The author of the post, Eva Beylin, used Ukraine International Airlines Boeing 737 that was shot down in January by the Iranian military. She noted that when first trying to piece together what had happened, there was a lot of conflicting information online.
The Graph wants to alter this by making it conceivable to put auditable data online – on a blockchain – so that it “can’t be misconstrued.”
She discussed that this would stop false data being shared because cryptographic shreds of evidence would provide security and certainty about where data initially came from and because timestamps can’t be altered or faked – something that led to problems in the past with verification.
Despite the right purposes and high-tech solutions, Beylin said that human biases would be challenging to change.
“Human desire to drive conclusions in our favor also isn’t going to change, even if we verify all sources necessarily,”
she wrote. “Politicians promote propaganda, and companies withhold data, journalists cherry-pick facts.

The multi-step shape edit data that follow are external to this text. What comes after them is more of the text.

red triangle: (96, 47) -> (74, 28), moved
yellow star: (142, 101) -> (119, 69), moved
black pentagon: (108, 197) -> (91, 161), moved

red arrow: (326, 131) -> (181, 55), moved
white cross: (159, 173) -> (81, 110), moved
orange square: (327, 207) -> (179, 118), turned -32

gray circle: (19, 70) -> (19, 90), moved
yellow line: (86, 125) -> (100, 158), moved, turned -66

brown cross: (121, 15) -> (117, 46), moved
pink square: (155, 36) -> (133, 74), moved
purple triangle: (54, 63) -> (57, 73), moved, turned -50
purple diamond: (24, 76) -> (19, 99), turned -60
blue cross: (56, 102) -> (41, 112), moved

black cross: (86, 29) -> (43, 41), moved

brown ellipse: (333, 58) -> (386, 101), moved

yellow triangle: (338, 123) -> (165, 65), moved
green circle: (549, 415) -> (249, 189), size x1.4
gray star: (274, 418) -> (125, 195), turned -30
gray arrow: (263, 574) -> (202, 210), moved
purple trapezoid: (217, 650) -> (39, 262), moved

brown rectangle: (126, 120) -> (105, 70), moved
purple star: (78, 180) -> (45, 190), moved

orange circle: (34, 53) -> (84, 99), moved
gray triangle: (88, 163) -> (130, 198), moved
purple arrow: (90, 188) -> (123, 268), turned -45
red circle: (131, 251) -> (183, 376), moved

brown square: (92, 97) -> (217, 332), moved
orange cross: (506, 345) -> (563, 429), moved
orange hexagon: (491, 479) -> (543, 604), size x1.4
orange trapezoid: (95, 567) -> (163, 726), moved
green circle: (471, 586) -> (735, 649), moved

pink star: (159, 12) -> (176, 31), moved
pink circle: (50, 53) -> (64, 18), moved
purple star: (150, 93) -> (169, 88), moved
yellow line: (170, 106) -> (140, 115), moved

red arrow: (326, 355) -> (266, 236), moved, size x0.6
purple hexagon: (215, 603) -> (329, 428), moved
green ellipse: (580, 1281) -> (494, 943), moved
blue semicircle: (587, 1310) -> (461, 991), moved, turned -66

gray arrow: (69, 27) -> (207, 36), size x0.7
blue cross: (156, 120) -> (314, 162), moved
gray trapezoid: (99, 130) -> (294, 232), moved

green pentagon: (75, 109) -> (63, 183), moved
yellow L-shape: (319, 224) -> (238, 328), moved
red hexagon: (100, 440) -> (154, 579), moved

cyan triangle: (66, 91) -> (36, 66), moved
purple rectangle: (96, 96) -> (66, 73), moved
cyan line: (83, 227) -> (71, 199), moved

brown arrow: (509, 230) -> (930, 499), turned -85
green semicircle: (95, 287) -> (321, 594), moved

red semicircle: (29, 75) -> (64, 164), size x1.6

Despite warnings of inconvenient untruths, we often still trust our biases.”
Furthermore, Beylin elaborated that it may hard to verify whether “on-chain commitments are truthful in the first place.” In short: garbage in, garbage out.
Tegan Kline, who leads the business development at The Graph, said:
“I think that with the internet, information came so freely and quickly that we do not know what to believe anymore and question everything.”
She added: “Prior to, information was cited and it was much more difficult to have fake news…If we get back to citing sources and actually being able to know where information comes from via blockchain technology, we can restore faith in information during the Internet age.”